À propos d’hégémonie, le gouvernement a gagné les élections en octobre (2017) avec une certaine extension territoriale. S’il est vrai que les mobilisations de décembre ont été fortes et que les sondages signalent une chute, tant de l’image du gouvernement que de celle du président, n’y-a-t-il pas un risque de sous-estimation, non seulement de «  Cambiemos  » (NDLR : coalition électorale du président Macri), mais aussi de l’appui social du gouvernement ?

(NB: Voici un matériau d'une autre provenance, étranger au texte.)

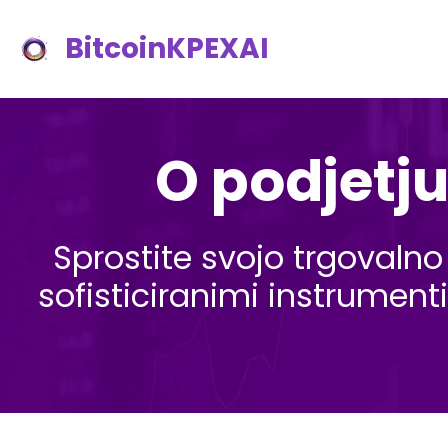
BitcoinKPEXAI
O podjetju
Sprostite svojo trgovalno
sofisticiranimi instrumenti,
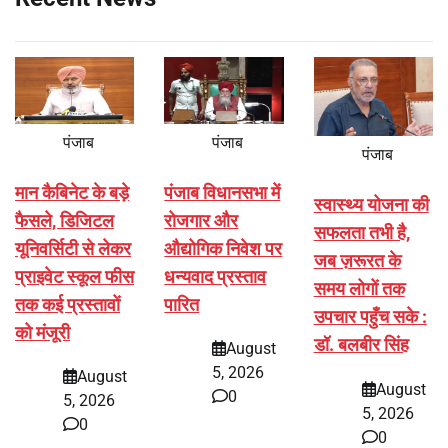
पंजाब
पंजाब
पंजाब
मान कैबिनेट के बड़े
पंजाब विधानसभा में
स्वास्थ्य योजना की
फैसले, डिजिटल
रोजगार और
सफलता तभी है,
यूनिवर्सिटी से लेकर
औद्योगिक निवेश पर
जब ज़रूरत के
प्राइवेट स्कूल फीस
धन्यवाद प्रस्ताव
समय लोगों तक
तक कई प्रस्तावों
पारित
उपचार पहुँच सके :
को मंजूरी
डॉ. बलबीर सिंह
August
5, 2026
August
August
0
5, 2026
5, 2026
0
0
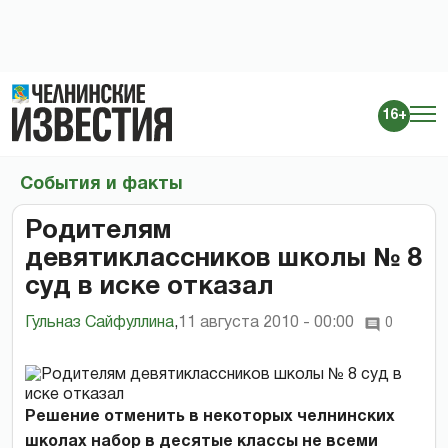
16+
События и факты
Родителям
девятиклассников школы № 8
суд в иске отказал
Гульназ Сайфуллина
,
11 августа 2010 - 00:00
0
Решение отменить в некоторых челнинских
школах набор в десятые классы не всеми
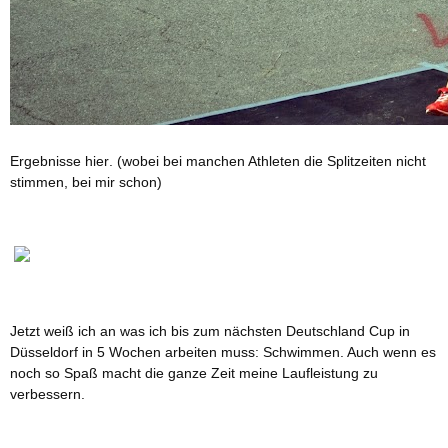
Ergebnisse
hier
. (wobei bei manchen Athleten die Splitzeiten nicht
stimmen, bei mir schon)
Jetzt weiß ich an was ich bis zum nächsten Deutschland Cup in
Düsseldorf in 5 Wochen arbeiten muss: Schwimmen. Auch wenn es
noch so Spaß macht die ganze Zeit meine Laufleistung zu
verbessern.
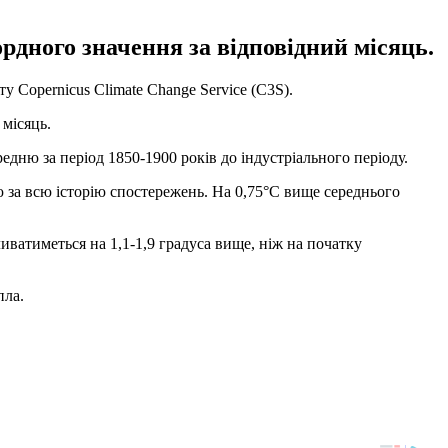
ордного значення за відповідний місяць.
 Copernicus Climate Change Service (C3S).
 місяць.
едню за період 1850-1900 років до індустріального періоду.
ою за всю історію спостережень. На 0,75°C вище середнього
иватиметься на 1,1-1,9 градуса вище, ніж на початку
пла.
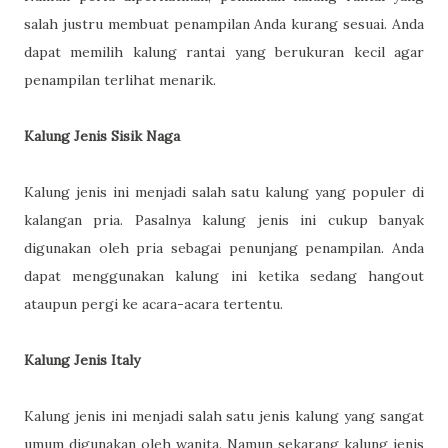
salah justru membuat penampilan Anda kurang sesuai. Anda
dapat memilih kalung rantai yang berukuran kecil agar
penampilan terlihat menarik.
Kalung Jenis Sisik Naga
Kalung jenis ini menjadi salah satu kalung yang populer di
kalangan pria. Pasalnya kalung jenis ini cukup banyak
digunakan oleh pria sebagai penunjang penampilan. Anda
dapat menggunakan kalung ini ketika sedang hangout
ataupun pergi ke acara-acara tertentu.
Kalung Jenis Italy
Kalung jenis ini menjadi salah satu jenis kalung yang sangat
umum digunakan oleh wanita. Namun sekarang kalung jenis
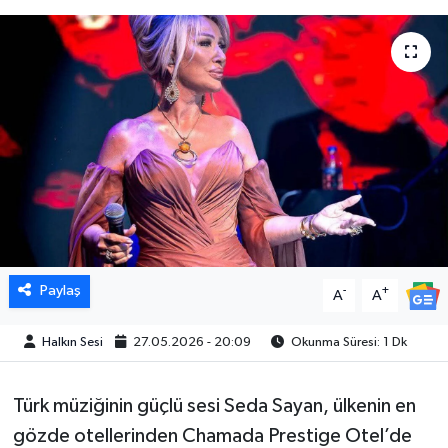
Paylaş
-
+
A
A
Halkın Sesi
27.05.2026 - 20:09
Okunma Süresi: 1 Dk
Türk müziğinin güçlü sesi Seda Sayan, ülkenin en
gözde otellerinden Chamada Prestige Otel’de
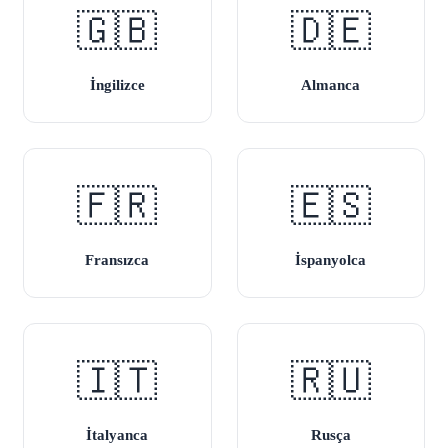
🇬🇧
🇩🇪
İngilizce
Almanca
🇫🇷
🇪🇸
Fransızca
İspanyolca
🇮🇹
🇷🇺
İtalyanca
Rusça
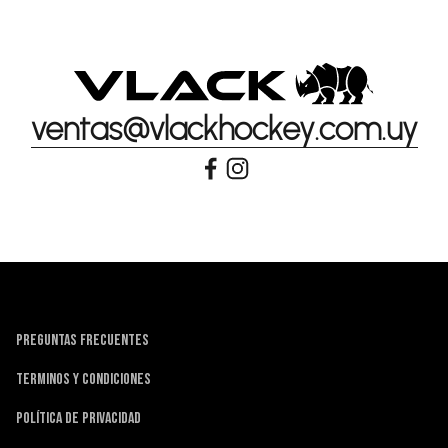
ventas@vlackhockey.com.uy
PREGUNTAS FRECUENTES
TERMINOS Y CONDICIONES
POLÍTICA DE PRIVACIDAD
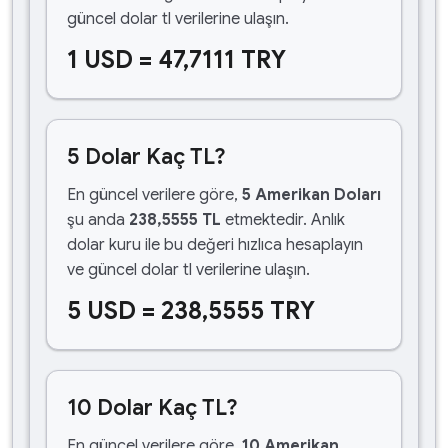
güncel dolar tl verilerine ulaşın.
1 USD = 47,7111 TRY
5 Dolar Kaç TL?
En güncel verilere göre,
5 Amerikan Doları
şu anda
238,5555 TL
etmektedir. Anlık
dolar kuru ile bu değeri hızlıca hesaplayın
ve güncel dolar tl verilerine ulaşın.
5 USD = 238,5555 TRY
10 Dolar Kaç TL?
En güncel verilere göre,
10 Amerikan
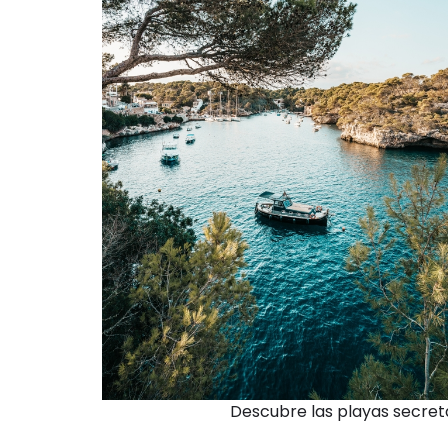
Descubre las playas secret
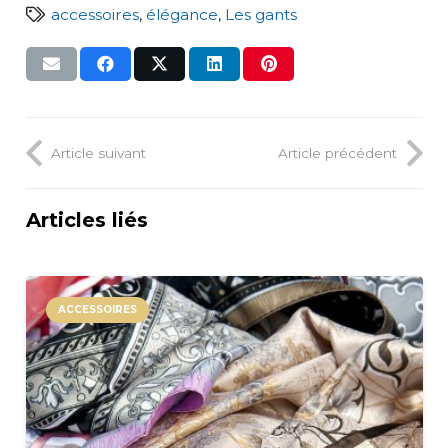
accessoires
,
élégance
,
Les gants
Article suivant
Article précédent
Articles liés
ACCESSOIRES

Eduardo Jozami : Si, le risque est réel, d’autant plus que les forces politiques populaires ont un optimisme inamovible. Cela dit, on est à un moment qui suscite l’enthousiasme parce que l’adhésion sociale dont bénéficie le gouvernement diminue. Mais au même moment, il faut refroidir l’enthousiasme, parce qu’il s’agit d’un processus qui n’est pas nécessairement irréversible. Tout dépendra de la conjoncture affrontée par le gouvernement, qui souffre de contretemps tous les jours. D’autant plus qu’on ne peut pas dire que le projet néolibéral en Argentine a échoué de façon spectaculaire. Nous ne sommes pas en 2001. Par ailleurs, les gouvernements perdent les élections face à une autre option, mais pas nécessairement face à n’importe laquelle, parce que les choses tournent mal pour lui. Donc, si on est capable de construire un projet d’unité populaire, avec une expression électorale adaptée, il est raisonnable de penser qu’on peut s’imposer au gouvernement. C’est le grand changement apparu dans la politique argentine en fin d’année dernière. Ça ne veut pas dire qu’avant cette date Macri gagnait, et que maintenant il a perdu, mais que le changement est le suivant : il était avant très difficile d’imaginer pouvoir gagner face au gouvernement. Il faisait des choses qui nous paraissaient des plus terribles en préservant un consensus qui paraissait inamovible. À partir des événements de décembre, le mécontentement a même pénétré des secteurs importants de votants macristes. Ce n’est pas un hasard que cela génère ces rassemblements unitaires et que tous nous vivions un climat différent, au point de penser que l’on peut gagner face au gouvernement. Mais ce ne sera possible que si les choses continuent à avancer et si nous savons construire l’instrument nécessaire.